A Compressed Celiac Artery May Lead to High-Risk Surgery

Allison J. Porter, MD; Robert B. Yates, MD; Joshua M. Mourot, MD; Brant K. Oelschlager, MD

Disclosures

September 11, 2015

Case Presentation

A 44-year-old woman presented with chronic abdominal pain, which was epigastric. In terms of intensity, it varied from a constant dull pain that the patient rated as 7 out of 10 on a visual analogue scale to a sharp pain after meals that she rated as 10 out of 10. She was not taking narcotic pain medications.

Over the course of 1 year, the patient experienced an involuntary 23-lb weight loss. She had undergone upper endoscopy, colonoscopy, hepatobiliary (HIDA) scan, abdominal ultrasound, and upper gastrointestinal fluoroscopy, all of which were normal except for mild nonspecific gastric erythema and a fatty liver. A mesenteric duplex demonstrated a peak celiac expiratory velocity of 371 cm/sec and a peak inspiratory velocity of 283 cm/sec. CT angiography of the abdomen was normal, with the exception of extrinsic narrowing of the celiac axis (Figure 1).

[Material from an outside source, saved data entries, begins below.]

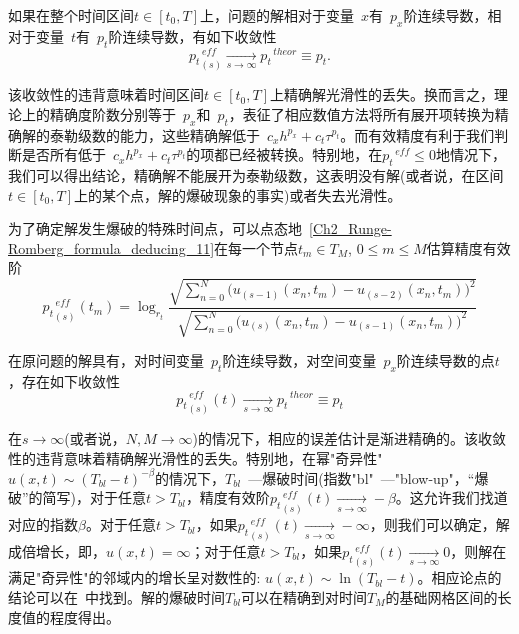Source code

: \documentclass[twoside]{book}
\begin{document}
\begin{CJK*}{GBK}{song}
	如果在整个时间区间$t \in [t_0,T]$上，问题的解相对于变量~$x$有~$p_x$阶连续导数，相对于变量~$t$有~$p_t$阶连续导数，有如下收敛性
	\begin{equation*}
	\label{Ch2_convergence_1}
	{p_t}^{\, eff}_{(s)} \xrightarrow[s \to \infty]{} {p_t}^{\, theor} \equiv {p_t}.
	\end{equation*}
	
	该收敛性的违背意味着时间区间$t \in[t_0,T]$上精确解光滑性的丢失。换而言之，理论上的精确度阶数分别等于~$p_x$和~$p_t$，表征了相应数值方法将所有展开项转换为精确解的泰勒级数的能力，这些精确解低于~$c_xh^{p_x}+c_t\tau^{p_t}$。而有效精度有利于我们判断是否所有低于~$c_xh^{p_x}+c_t\tau^{p_t}$的项都已经被转换。特别地，在${p_t}^{\, eff} \leqslant 0 $地情况下，我们可以得出结论，精确解不能展开为泰勒级数，这表明没有解(或者说，在区间$t \in [t_0,T]$上的某个点，解的爆破现象的事实)或者失去光滑性。
	
	为了确定解发生爆破的特殊时间点，可以点态地~\eqref{Ch2_Runge-Romberg_formula_deducing_11}在每一个节点$t_m \in T_M$, $0 \leqslant m \leqslant M$估算精度有效阶
	\begin{equation}
	\label{Ch2_p_eff_for_every_time}
	{p_t}^{\, eff}_{(s)}(t_m) = \log_{r_t}{\dfrac{\sqrt{\sum\limits_{n = 0}^N \big(u_{(s - 1)}(x_n,t_m) - u_{(s - 2)}(x_n,t_m)\big)^2}}{\sqrt{\sum\limits_{n = 0}^N  \big(u_{(s)}(x_n,t_m) - u_{(s - 1)}(x_n,t_m)\big)^2}}}
	\end{equation}
	
	在原问题的解具有，对时间变量~$p_t$阶连续导数，对空间变量~$p_x$阶连续导数的点$t$，存在如下收敛性
	\begin{equation*}
	\label{convergence_2}
	{p_t}^{\, eff}_{(s)}(t) \xrightarrow[s \to \infty]{} {p_t}^{\, theor} \equiv {p_t}
	\end{equation*}
	
	在$s \to \infty$(或者说，$N,M \to \infty$)的情况下，相应的误差估计是渐进精确的。该收敛性的违背意味着精确解光滑性的丢失。特别地，在幂"奇异性"$u(x,t) \sim (T_{bl} - t)^{-\beta}$的情况下，$T_{bl}$~---爆破时间(指数"bl"~---"blow-up"，“爆破”的简写)，对于任意$t > T_{bl}$，精度有效阶${p_t}_{(s)}^{\, eff}(t) \xrightarrow[s \to \infty]{}  -\beta$。这允许我们找道对应的指数$\beta$。对于任意$t > T_{bl}$，如果${p_t}_{(s)}^{\, eff}(t) \xrightarrow[s \to \infty]{} -\infty$，则我们可以确定，解成倍增长，即，$u(x,t) = \infty$；对于任意$t > T_{bl}$，如果${p_t}_{(s)}^{\, eff}(t) \xrightarrow[s \to \infty]{} 0$，则解在满足"奇异性"的邻域内的增长呈对数性的: $u(x,t) \sim \ln(T_{bl}-t)$。相应论点的结论可以在~\cite{BUE_basic_1,BUE_basic_2}中找到。解的爆破时间$T_{bl}$可以在精确到对时间$T_M$的基础网格区间的长度值的程度得出。
	

\end{CJK*}
\end{document}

Figure 1. Narrowing of the celiac axis, shown in the sagittal view.

High Prevalence, but Also Rare

Celiac artery compression syndrome, also referred to as "median arcuate ligament syndrome" and "Dunbar syndrome," is a clinical condition in which extrinsic compression of the celiac artery and celiac plexus is associated with abdominal symptoms, such as epigastric pain, nausea, emesis, and weight loss.

The most common cause of celiac artery compression is the median arcuate ligament, the band of tissue that connects the left and right crus of the diaphragm posterior to the esophageal hiatus. Normally, the celiac artery originates below the median arcuate ligament. However, variability in the anatomy of the celiac artery and the median arcuate ligament has been reported.[1] Compression of the celiac artery can result from either a low-lying median arcuate ligament or a celiac artery that exits more cephalad on the aorta. In the general population, celiac artery compression has been found in 10%-24% of patients on CT analysis[2] and in up to 33% of individuals in an autopsy study.[3]

Despite the relatively high prevalence of celiac artery compression, clinically relevant celiac artery compression syndrome is rare. Discordance between the presence of anatomical compression and clinically significant symptoms has led some to question whether the clinical syndrome actually exists.[4] In addition, symptoms of celiac artery compression syndrome are typically chronic and nonspecific, including vague upper abdominal pain, nausea, and emesis. In patients with long-standing symptoms, weight loss may occur owing to decreased oral intake in an attempt to mitigate postprandial symptoms.

Physical examination is generally unremarkable. Careful auscultation may identify an epigastric bruit, but focal abdominal tenderness and peritoneal signs are absent. Patients with celiac artery compression syndrome frequently undergo multiple extensive clinical evaluations before an astute clinician considers this diagnosis.